On March 1, 1963, he was named as the new Assistant To the Provost and Director Of the College of General Studies and the Summer School for the University of Pennsylvania. He also joined the faculty of the Annenberg School as an associate professor of communications. During his time at the university he wrote his book about Welsh tramp poet W. H. Davies, entitled W. H. Davies: A Critical Biography, the first full biography of Davies, which was published in 1965.

Stonesifer then moved to Drew University in 1965. He served as their dean of the College of Liberal Arts until 1971.

==College President==
From 1971 to 1979 he served as the President of Monmouth University. Dr. Stonesifer has received some credit for developing the academic reputation of Monmouth. During this time several buildings on campus were added to the National Register of Historic Places and the college received some attention for being the home of the New York Knicks and New York Giants training camps.

His tenure was marred by a tight financial situation at the university. Like most private colleges in the 1970s, Monmouth suffered from declining enrollment, national economic inflation, and debt from a large building program in the 1960s. The faculty threatened strikes throughout the decade. There was eventually a two-week faculty strike in 1979 as well as a longer staff strike.

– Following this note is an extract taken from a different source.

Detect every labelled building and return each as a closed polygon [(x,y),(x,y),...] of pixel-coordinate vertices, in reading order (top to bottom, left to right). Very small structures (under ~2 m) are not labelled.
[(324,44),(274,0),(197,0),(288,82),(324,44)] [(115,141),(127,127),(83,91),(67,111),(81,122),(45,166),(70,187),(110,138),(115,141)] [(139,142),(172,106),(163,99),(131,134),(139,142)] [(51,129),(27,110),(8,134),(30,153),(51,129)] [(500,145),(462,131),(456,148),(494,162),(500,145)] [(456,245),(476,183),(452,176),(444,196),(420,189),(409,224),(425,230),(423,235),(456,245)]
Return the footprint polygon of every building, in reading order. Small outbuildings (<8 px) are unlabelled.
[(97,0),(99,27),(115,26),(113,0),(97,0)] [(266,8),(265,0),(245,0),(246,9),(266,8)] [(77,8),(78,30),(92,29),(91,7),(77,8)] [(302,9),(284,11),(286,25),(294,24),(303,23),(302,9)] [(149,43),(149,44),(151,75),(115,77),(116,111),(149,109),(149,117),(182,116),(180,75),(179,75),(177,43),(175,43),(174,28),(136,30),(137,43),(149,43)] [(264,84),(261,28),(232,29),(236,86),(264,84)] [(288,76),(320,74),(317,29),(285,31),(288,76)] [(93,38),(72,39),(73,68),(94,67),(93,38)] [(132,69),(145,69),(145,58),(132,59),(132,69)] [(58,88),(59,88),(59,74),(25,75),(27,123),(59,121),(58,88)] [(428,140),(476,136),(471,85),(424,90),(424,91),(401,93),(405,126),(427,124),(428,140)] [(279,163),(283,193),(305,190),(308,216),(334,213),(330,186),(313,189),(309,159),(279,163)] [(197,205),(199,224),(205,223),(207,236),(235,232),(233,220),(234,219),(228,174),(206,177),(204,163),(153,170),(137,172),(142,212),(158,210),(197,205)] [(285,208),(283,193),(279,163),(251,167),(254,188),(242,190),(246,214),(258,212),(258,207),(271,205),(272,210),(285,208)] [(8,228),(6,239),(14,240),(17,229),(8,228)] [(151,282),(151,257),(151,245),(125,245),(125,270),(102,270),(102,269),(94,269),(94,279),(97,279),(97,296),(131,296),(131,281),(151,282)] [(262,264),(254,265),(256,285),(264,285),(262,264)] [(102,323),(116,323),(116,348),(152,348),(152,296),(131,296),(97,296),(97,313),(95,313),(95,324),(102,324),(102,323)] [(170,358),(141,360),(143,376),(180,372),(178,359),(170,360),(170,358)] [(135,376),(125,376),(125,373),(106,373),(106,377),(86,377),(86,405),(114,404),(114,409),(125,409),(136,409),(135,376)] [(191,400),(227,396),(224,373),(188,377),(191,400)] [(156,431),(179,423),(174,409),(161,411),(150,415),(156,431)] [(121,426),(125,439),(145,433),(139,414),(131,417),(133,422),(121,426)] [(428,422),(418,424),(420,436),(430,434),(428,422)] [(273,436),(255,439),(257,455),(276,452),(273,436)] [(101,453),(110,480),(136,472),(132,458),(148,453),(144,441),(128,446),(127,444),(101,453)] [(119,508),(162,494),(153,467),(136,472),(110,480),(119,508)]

These strikes strained his relationship with the college's regents which caused him to step down.

==Post presidential career==
After leaving Monmouth he served as a Woodrow Wilson professor of humanities and social science from 1979 to 1982.

Stonesifer died in Mullins, South Carolina, in January 1999.

==Publications==
===Books===
- Stonesifer, Richard J. (1963), W. H. Davies - A Critical Biography, London: Jonathan Cape, ISBN B0000CLPA3

===Articles===
source:
- Stonesifer, Richard J. "The Catsup Factory Fallacy." Small College Annual, 1966: p. 11-12.
- Stonesifer, Richard J. "A Ritual of Restlessness." The Drew University Magazine, Summer 1970: p. 11-13.
- Stonesifer, Richard J. "TV Form and TV Sense." Television Quarterly, vol. 4, no. 2, Spring 1965: p. 19-27.